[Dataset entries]

##############################

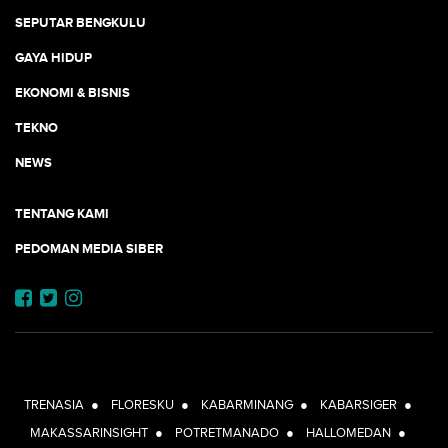
SEPUTAR BENGKULU
GAYA HIDUP
EKONOMI & BISNIS
TEKNO
NEWS
TENTANG KAMI
PEDOMAN MEDIA SIBER
JEJARING JOGJAAJA:
TRENASIA
●
FLORESKU
●
KABARMINANG
●
KABARSIGER
●
MAKASSARINSIGHT
●
POTRETMANADO
●
HALLOMEDAN
●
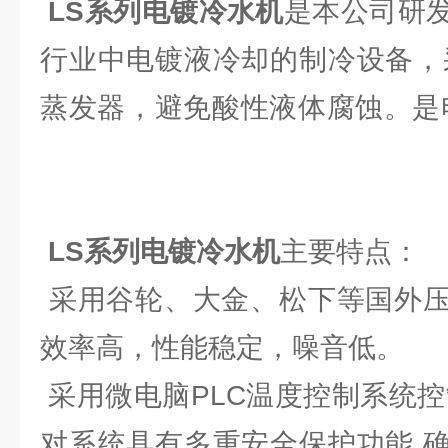
LS系列电镀冷水机
是本公司研
行业中电镀液冷却的制冷设备，
蒸发器，避免酸性液体腐蚀。是
LS系列电镀冷水机
主要特点：
采用谷轮、大金、松下等国外压
效率高，性能稳定，噪音低。
采用微电脑PLC温度控制系统控
对系统具有多重安全保护功能,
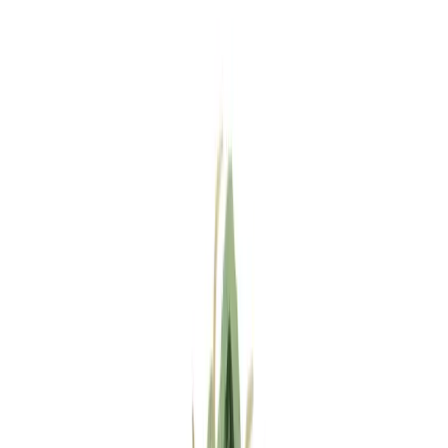
Standort wählen
-
Versandart wählen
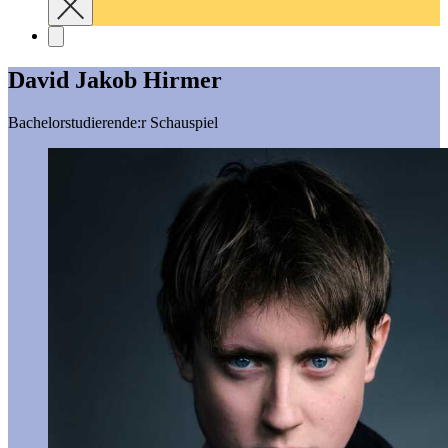
David Jakob Hirmer
Bachelorstudierende:r Schauspiel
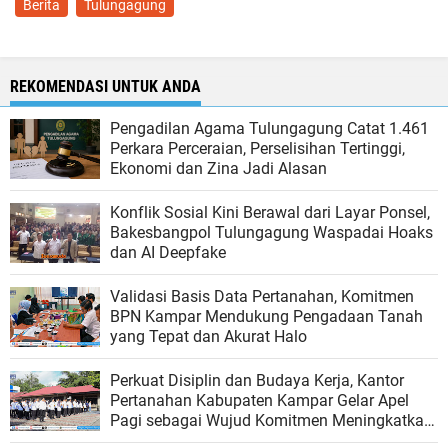
Berita
Tulungagung
REKOMENDASI UNTUK ANDA
Pengadilan Agama Tulungagung Catat 1.461
Perkara Perceraian, Perselisihan Tertinggi,
Ekonomi dan Zina Jadi Alasan
Konflik Sosial Kini Berawal dari Layar Ponsel,
Bakesbangpol Tulungagung Waspadai Hoaks
dan AI Deepfake
Validasi Basis Data Pertanahan, Komitmen
BPN Kampar Mendukung Pengadaan Tanah
yang Tepat dan Akurat Halo
Perkuat Disiplin dan Budaya Kerja, Kantor
Pertanahan Kabupaten Kampar Gelar Apel
Pagi sebagai Wujud Komitmen Meningkatkan
Kualitas Pelayanan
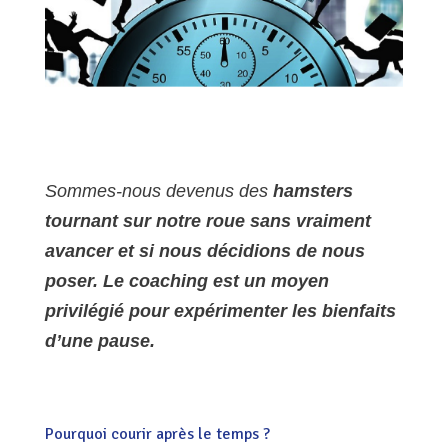
Sommes-nous devenus des
hamsters
tournant sur notre roue sans vraiment
avancer et
si nous décidions de nous
poser. Le coaching est un moyen
privilégié pour expérimenter les bienfaits
d’une pause.
Pourquoi courir après le temps ?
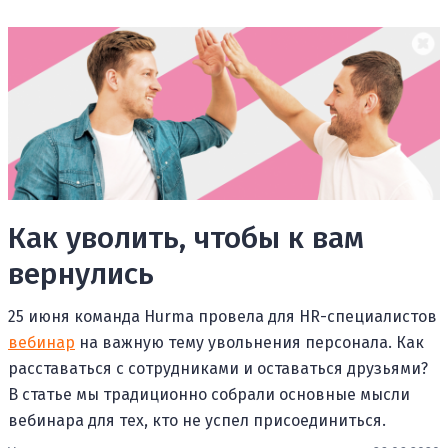
Как уволить, чтобы к вам
вернулись
25 июня команда Hurma провела для HR-специалистов
вебинар
на важную тему увольнения персонала. Как
расставаться с сотрудниками и оставаться друзьями?
В статье мы традиционно собрали основные мысли
вебинара для тех, кто не успел присоединиться.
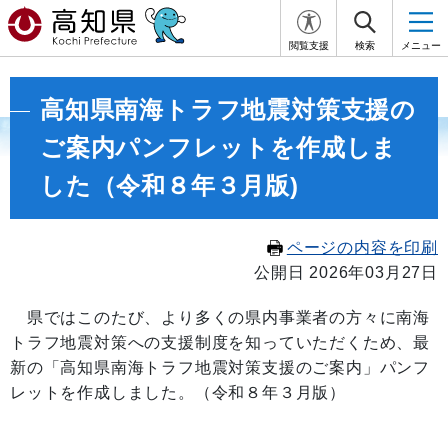
閲覧支援
検索
メニュー
高知県南海トラフ地震対策支援の
ご案内パンフレットを作成しま
した（令和８年３月版)
ページの内容を印刷
公開日 2026年03月27日
県ではこのたび、より多くの県内事業者の方々に南海
トラフ地震対策への支援制度を知っていただくため、最
新の「高知県南海トラフ地震対策支援のご案内」パンフ
レットを作成しました。（令和８年３月版）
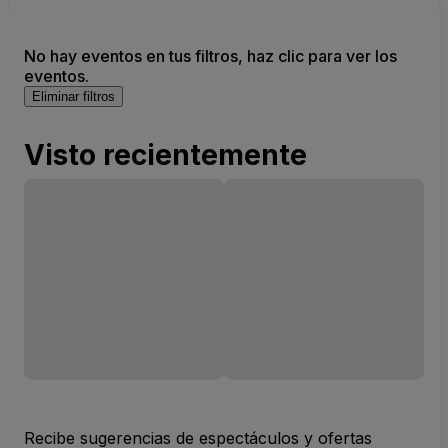
No hay eventos en tus filtros, haz clic para ver los
eventos.
Eliminar filtros
Visto recientemente
Recibe sugerencias de espectáculos y ofertas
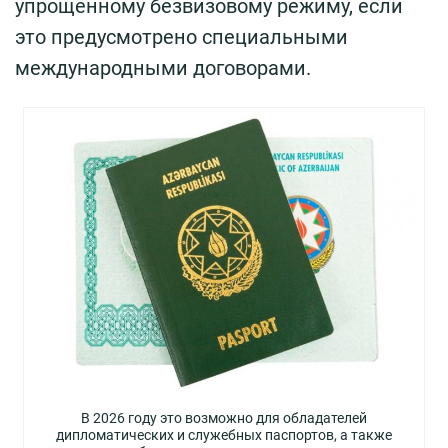
упрощенному безвизовому режиму, если
это предусмотрено специальными
международными договорами.
В 2026 году это возможно для обладателей
дипломатических и служебных паспортов, а также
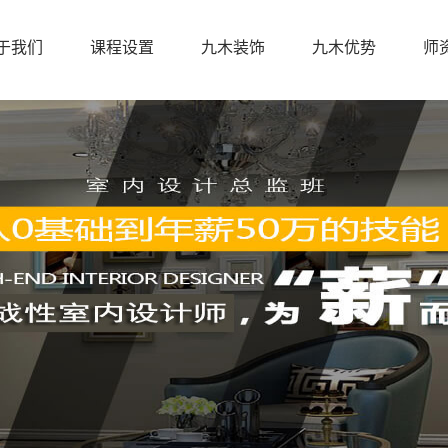
于我们
课程设置
九木装饰
九木优势
师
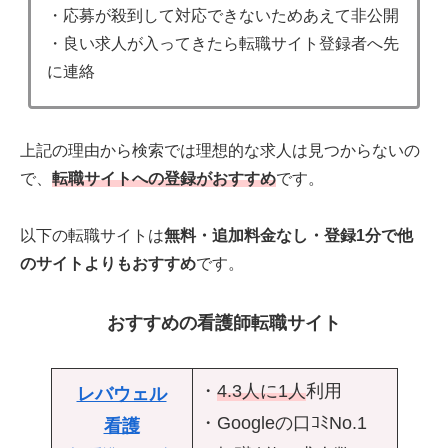
・応募が殺到して対応できないためあえて非公開
・良い求人が入ってきたら転職サイト登録者へ先
に連絡
上記の理由から検索では理想的な求人は見つからないの
で、
転職サイトへの登録がおすすめ
です。
以下の転職サイトは
無料・追加料金なし・登録1分で他
のサイトよりもおすすめ
です。
おすすめの看護師転職サイト
・
4.3人に1人
利用
レバウェル
・Googleの口ｺﾐNo.1
看護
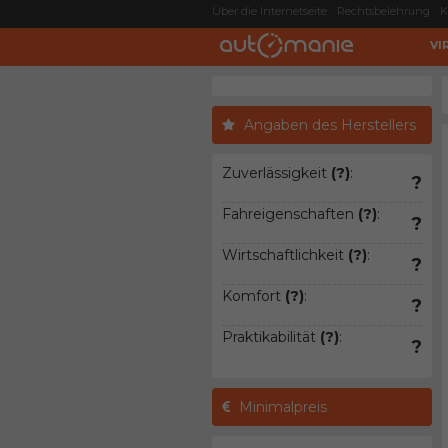
Über die Internetseite
Rechtsbelehrung
K
VI
Angaben des Herstellers
Zuverlässigkeit
(?)
:
?
Fahreigenschaften
(?)
:
?
Wirtschaftlichkeit
(?)
:
?
Komfort
(?)
:
?
Praktikabilität
(?)
:
?
Minimalpreis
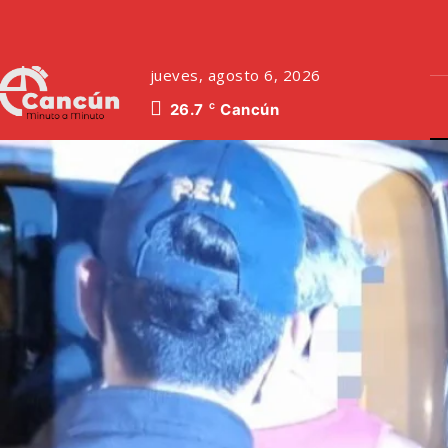
jueves, agosto 6, 2026
26.7
Cancún
C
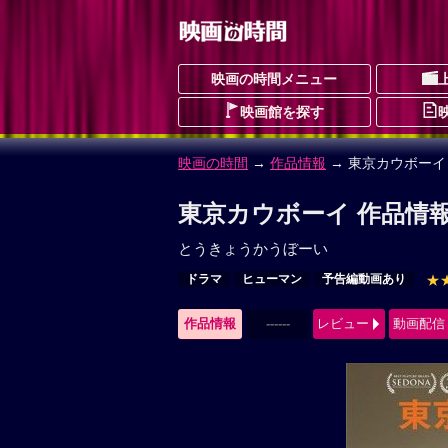
映画の時間メニュー
映画館を探す
映画の時間
→
作品情報
→ 東京カウボーイ
東京カウボーイ 作品情
とうきょうかうぼーい
ドラマ
ヒューマン
予告編動画あり
★
作品情報
------
レビュー
動画配信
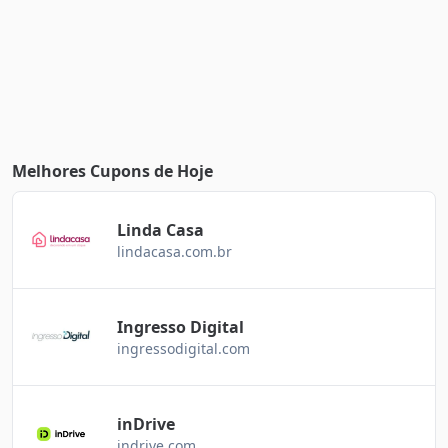
Melhores Cupons de Hoje
Linda Casa
lindacasa.com.br
Ingresso Digital
ingressodigital.com
inDrive
indrive.com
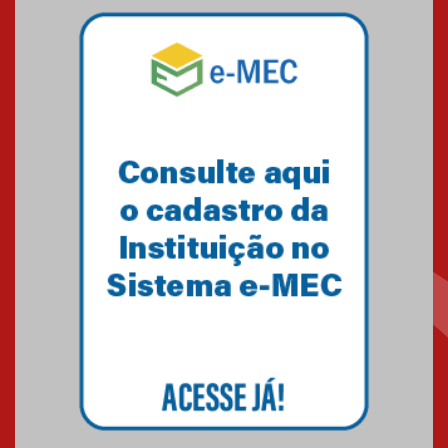
Mackenzie mobiliza campanha
solidária para apoiar famílias em
Minas Gerais
05.03.2026
Primeiro culto do ano ressalta o
agradecimento
27.02.2026
Mackenzie recepciona calouros
do primeiro semestre de 2026
06.02.2026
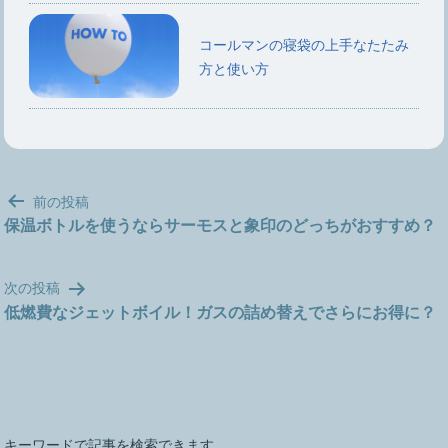
コールマンの寝袋の上手なたたみ
方と使い方
投
前の投稿
稿
保温ボトルを使うならサーモスと象印のどっちがおすすめ？
ナ
ビ
次の投稿
ゲ
低燃費なジェットボイル！ガスの詰め替えでさらにお得に？
ー
シ
ョ
ン
キーワードで記事を検索できます。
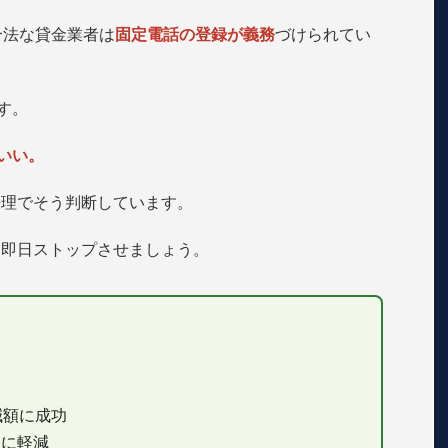
合法な貸金業者は
固定電話の登録が義務
づけられてい
す。
いい。
法理でそう判断しています。
を即日ストップさせましょう。
上減額に成功
円に軽減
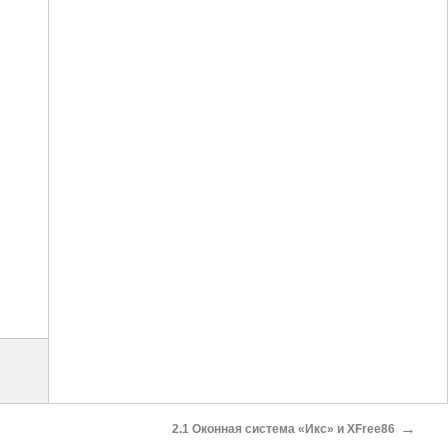
→
2.1 Оконная система «Икс» и XFree86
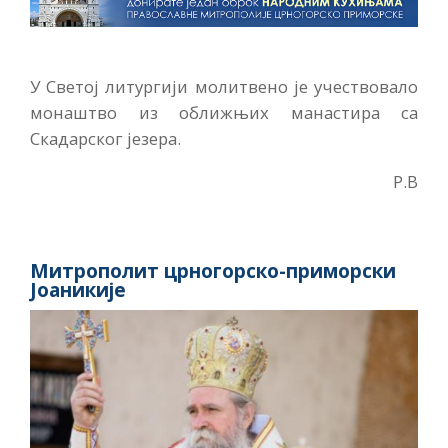
У Светој литургији молитвено је учествовало
монаштво из оближњих манастира са
Скадарског језера.
Р.В
Митрополит црногорско-приморски
Јоаникије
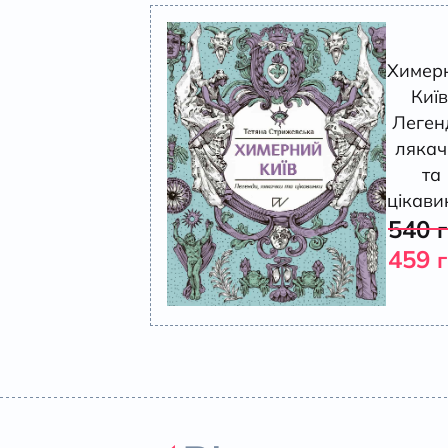
Химер
Київ
Леген
лякач
та
цікави
540
459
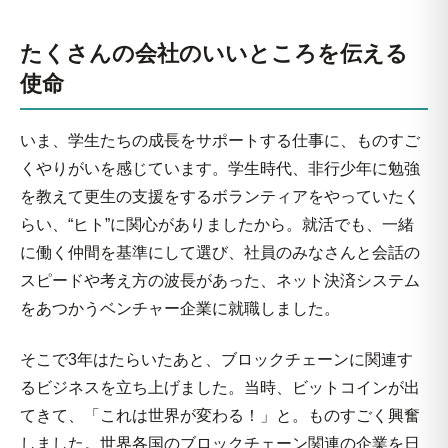
たくさんの会社のいいところを伝える
使命
いま、学生たちの成長をサポートする仕事に、ものすご
くやりがいを感じています。学生時代、非行少年に勉強
を教えて更生の支援をするボランティアをやっていたく
らい、“ヒト”に関心がありましたから。就活でも、一緒
に働く仲間を基準にして選び、社員のみなさんと会話の
スピードや考え方の波長があった、ネット決済システム
をあつかうベンチャー企業に就職しました。
そこで3年はたらいたあと、ブロックチェーンに関連す
るビジネスを立ち上げました。当時、ビットコインが出
てきて、「これは世界が変わる！」と。ものすごく興奮
しました。世界各国のブロックチェーン関連の企業を日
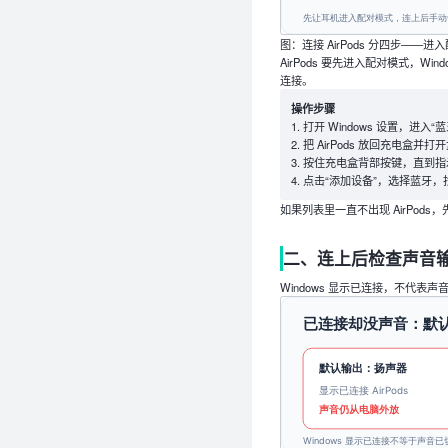
图：连接 AirPods 分四步—
AirPods 要先进入配对模式，
连接。
操作步骤
打开 Windows 设置，进入“
把 AirPods 放回充电盒并打
按住充电盒背部按键，直到指
点击“添加设备”，选择蓝牙，找到
如果列表里一直不出现 AirPo
二、连上后检查声音
Windows 显示已连接，不代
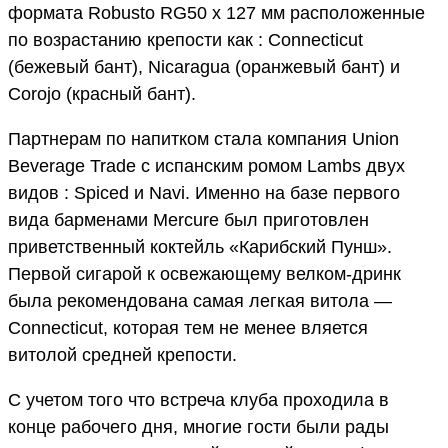
формата Robusto RG50 x 127 мм расположенные
по возрастанию крепости как : Connecticut
(бежевый бант), Nicaragua (оранжевый бант) и
Corojo (красный бант).
Партнерам по напитком стала компания Union
Beverage Trade c испанским ромом Lambs двух
видов : Spiced и Navi. Именно на базе первого
вида барменами Mercure был приготовлен
приветственный коктейль «Карибский Пунш».
Первой сигарой к освежающему велком-дринк
была рекомендована самая легкая витола —
Connecticut, которая тем не менее вляется
витолой средней крепости.
С учетом того что встреча клуба проходила в
конце рабочего дня, многие гости были рады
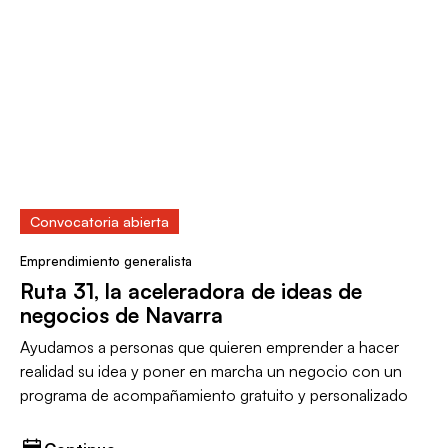
Convocatoria abierta
Emprendimiento generalista
Ruta 31, la aceleradora de ideas de
negocios de Navarra
Ayudamos a personas que quieren emprender a hacer
realidad su idea y poner en marcha un negocio con un
programa de acompañamiento gratuito y personalizado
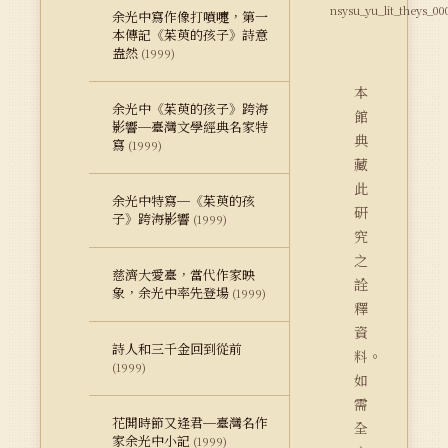
nsysu_yu_lit_theys_00
余光中寫作像打噴嚏，第一
本傳記《茱萸的孩子》詩意
盎然
(1999)
本
余光中《茱萸的孩子》跨海
館
影響─臺灣文學經典名家特
典
寫
(1999)
藏
此
余光中特寫─《茱萸的孩
研
子》跨海影響
(1999)
究
之
慈濟大愛臺，當代作家映
詮
象，余光中率先登場
(1999)
釋
資
詩人和三千金回到從前
料。
(1999)
如
需
花開時節又逢君─臺灣名作
全
家余光中小記
(1999)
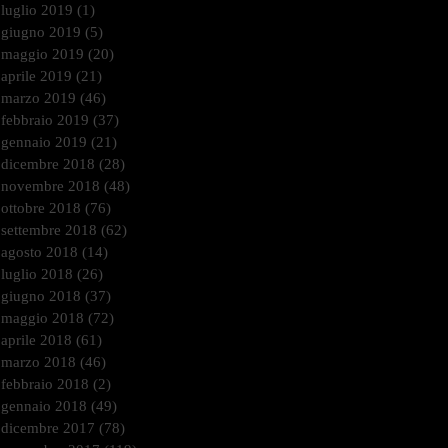
luglio 2019
(1)
1 post
giugno 2019
(5)
5 post
maggio 2019
(20)
20 post
aprile 2019
(21)
21 post
marzo 2019
(46)
46 post
febbraio 2019
(37)
37 post
gennaio 2019
(21)
21 post
dicembre 2018
(28)
28 post
novembre 2018
(48)
48 post
ottobre 2018
(76)
76 post
settembre 2018
(62)
62 post
agosto 2018
(14)
14 post
luglio 2018
(26)
26 post
giugno 2018
(37)
37 post
maggio 2018
(72)
72 post
aprile 2018
(61)
61 post
marzo 2018
(46)
46 post
febbraio 2018
(2)
2 post
gennaio 2018
(49)
49 post
dicembre 2017
(78)
78 post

##############################

WORK REQUEST — Extract each line above that contains the string "Pertanahan".

WRITTEN SOLUTION —
Validasi Basis Data Pertanahan, Komitmen
Pertanahan Kabupaten Kampar Gelar Apel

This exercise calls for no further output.